■ TEXT FOR ANALYSIS ■

Daido Moriyama: A Retrospective
by Yi Ting Lee
Reviews /
Exhibition
• 31.01.2024
The work of Daido Moriyama (b.1938) can be understood as a persistent and open-ended investigation into the definition and nature of photography. Although he is perhaps best known for his black-and-white street scenes from the 1960s onwards, Moriyama is a prolific and conceptual artist whose practice has fluctuated in tandem with his relentless enquiry into the entanglement of photography and reality. Curated by Thyago Nogueira and Clare Grafik, the retrospective at the Photographers’ Gallery, London, is the product of a three-year research period and includes more than two hundred works.1 Tracing the trajectory of Moriyama’s œuvre from the mid-1960s to the present day, it is divided into two main sections that reflect crucial developments in the artist’s practice. The first, ‘In Pursuit of a New Reality’, focuses on early works produced for Japanese magazines, and his subsequent questioning of photojournalism, the circulation of images and the language of photography itself. The second, ‘The Rebirth of Reality’, begins in the 1980s and explores Moriyama’s use of the camera to reflect upon the relationship between the external world, history and memory.

■ EXERCISE PROMPT ■
Write the next paragraph of the Daido Moriyama retrospective review, picking up after its last sentence.

■ DATA LISTING ■
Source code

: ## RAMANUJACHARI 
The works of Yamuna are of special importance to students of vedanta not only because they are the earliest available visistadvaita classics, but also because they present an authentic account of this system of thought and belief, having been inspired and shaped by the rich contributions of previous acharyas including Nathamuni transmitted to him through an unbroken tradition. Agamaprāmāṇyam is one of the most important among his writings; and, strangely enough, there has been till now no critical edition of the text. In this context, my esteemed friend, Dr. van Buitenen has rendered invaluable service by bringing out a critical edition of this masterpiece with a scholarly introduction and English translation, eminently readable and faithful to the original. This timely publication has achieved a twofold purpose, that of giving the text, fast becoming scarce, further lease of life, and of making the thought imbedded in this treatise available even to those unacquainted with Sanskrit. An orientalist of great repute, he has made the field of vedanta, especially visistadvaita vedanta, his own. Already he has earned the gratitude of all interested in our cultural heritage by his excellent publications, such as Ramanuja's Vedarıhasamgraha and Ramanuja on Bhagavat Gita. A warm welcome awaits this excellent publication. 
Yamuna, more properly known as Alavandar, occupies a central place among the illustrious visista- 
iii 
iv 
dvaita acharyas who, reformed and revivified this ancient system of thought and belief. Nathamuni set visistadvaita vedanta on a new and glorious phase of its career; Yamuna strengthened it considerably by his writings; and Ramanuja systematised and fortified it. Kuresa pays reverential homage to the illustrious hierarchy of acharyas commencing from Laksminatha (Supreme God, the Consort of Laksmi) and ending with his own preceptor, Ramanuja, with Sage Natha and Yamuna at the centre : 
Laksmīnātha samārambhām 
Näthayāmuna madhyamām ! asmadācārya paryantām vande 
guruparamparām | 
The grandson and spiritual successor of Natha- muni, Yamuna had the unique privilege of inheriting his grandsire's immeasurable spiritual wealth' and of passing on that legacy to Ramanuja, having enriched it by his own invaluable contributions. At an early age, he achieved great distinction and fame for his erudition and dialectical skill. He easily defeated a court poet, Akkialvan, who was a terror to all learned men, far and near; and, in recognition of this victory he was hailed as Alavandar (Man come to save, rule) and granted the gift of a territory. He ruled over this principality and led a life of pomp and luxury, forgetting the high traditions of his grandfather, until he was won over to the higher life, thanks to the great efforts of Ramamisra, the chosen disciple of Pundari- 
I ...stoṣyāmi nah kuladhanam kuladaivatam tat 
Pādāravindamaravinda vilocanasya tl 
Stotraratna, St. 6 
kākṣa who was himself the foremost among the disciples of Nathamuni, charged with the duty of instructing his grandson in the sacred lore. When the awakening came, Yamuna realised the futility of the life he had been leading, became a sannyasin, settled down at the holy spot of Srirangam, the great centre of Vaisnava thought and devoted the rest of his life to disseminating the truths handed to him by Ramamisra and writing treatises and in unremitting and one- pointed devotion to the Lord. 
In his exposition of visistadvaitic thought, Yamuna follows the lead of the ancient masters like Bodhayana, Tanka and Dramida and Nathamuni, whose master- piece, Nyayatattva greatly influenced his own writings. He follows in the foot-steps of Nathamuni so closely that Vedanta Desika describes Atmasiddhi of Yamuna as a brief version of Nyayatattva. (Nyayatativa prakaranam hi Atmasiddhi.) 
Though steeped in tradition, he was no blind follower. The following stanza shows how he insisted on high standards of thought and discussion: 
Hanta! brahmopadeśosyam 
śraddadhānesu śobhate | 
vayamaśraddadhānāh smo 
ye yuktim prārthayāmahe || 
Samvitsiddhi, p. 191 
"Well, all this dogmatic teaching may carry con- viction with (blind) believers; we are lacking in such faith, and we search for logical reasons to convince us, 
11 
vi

...

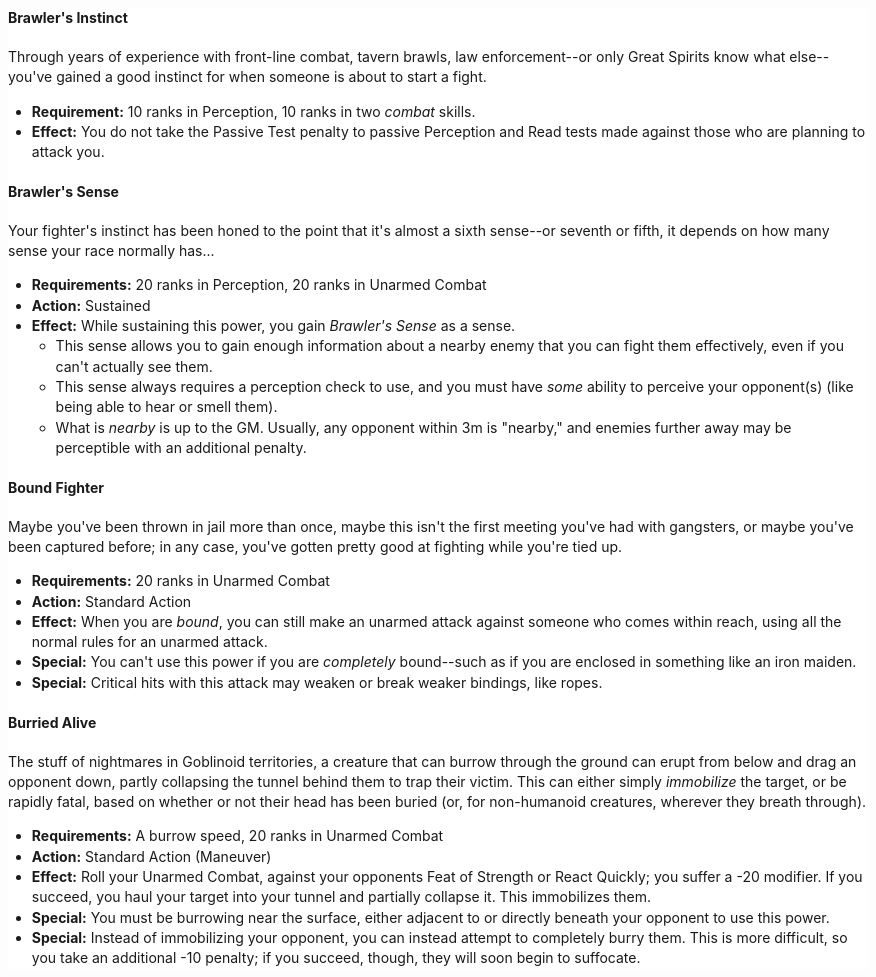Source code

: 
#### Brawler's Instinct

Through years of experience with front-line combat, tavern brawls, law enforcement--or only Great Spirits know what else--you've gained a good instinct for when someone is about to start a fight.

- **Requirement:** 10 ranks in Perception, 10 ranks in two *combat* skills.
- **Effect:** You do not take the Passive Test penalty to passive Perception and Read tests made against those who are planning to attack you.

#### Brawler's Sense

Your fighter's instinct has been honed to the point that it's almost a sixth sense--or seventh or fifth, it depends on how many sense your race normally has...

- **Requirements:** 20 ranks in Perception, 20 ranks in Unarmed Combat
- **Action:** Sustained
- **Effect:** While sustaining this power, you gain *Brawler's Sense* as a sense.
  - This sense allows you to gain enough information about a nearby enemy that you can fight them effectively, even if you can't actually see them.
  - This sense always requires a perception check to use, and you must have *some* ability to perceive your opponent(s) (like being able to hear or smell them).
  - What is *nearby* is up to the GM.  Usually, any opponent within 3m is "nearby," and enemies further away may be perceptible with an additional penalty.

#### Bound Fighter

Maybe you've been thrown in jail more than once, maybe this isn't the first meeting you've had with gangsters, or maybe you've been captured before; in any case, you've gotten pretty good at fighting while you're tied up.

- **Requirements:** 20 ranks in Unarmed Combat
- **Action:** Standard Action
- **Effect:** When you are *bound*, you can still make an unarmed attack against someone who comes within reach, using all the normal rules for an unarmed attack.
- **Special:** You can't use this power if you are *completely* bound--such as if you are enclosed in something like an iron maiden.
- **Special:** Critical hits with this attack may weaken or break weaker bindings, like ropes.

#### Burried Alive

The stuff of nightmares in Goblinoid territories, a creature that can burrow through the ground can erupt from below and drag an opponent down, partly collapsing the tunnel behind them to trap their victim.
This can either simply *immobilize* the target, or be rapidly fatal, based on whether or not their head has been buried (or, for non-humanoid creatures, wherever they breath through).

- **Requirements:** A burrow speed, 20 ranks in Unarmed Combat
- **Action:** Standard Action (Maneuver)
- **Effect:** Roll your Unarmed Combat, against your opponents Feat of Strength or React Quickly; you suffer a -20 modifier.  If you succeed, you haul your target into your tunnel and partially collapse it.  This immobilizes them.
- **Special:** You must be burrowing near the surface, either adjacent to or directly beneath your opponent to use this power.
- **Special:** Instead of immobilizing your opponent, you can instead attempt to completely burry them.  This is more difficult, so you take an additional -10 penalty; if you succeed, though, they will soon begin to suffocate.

■ ANSWER TO THIS EXERCISE ■
The transition between the two sections is signalled by the display of Moriyama’s photobook (Shashin yo sayonara) (Farewell Photography; 1972). Published only eight years after his name first appeared in a photography magazine, it marked a turning point in his career, as well as in his personal life. The book exemplifies Moriyama’s unconventional approach to photography, comprising ‘mistakes’, film ends and rejected or scratched negatives. The photographs do not adhere to a chosen theme or subject-matter, nor are they guided by aesthetic principles or standards: fragments of magazine spreads appear alongside blurred cityscapes and indecipherable, solarised images. Farewell Photography epitomises the ‘are, bure, boke’ (‘grainy, blurry, out of focus’) style that Moriyama pioneered in Japan in the late 1960s, along with Takuma Nakahira (1938–2015) and Yutaka Takanashi (b.1935), in the pages of Provoke magazine. For Moriyama, Farewell Photography was a negation of the stability of the medium and the accepted conventions of documentary and fine art photography; it was, in his own words, a way to say ‘farewell to spiritually peaceful photographs, to photographs that show no doubt what photography means’ (p.208).2 Not only did this reassessment lead to a decline in his photographic output, it was also followed by a period of social isolation, anxiety and a dependency on sleeping pills: ‘I tried to dismantle photography but ended up being dismantled myself’ (p.210). It was not until 1981 that, with the encouragement of his colleagues in photography, he felt able to return to the complicated act of taking photographs.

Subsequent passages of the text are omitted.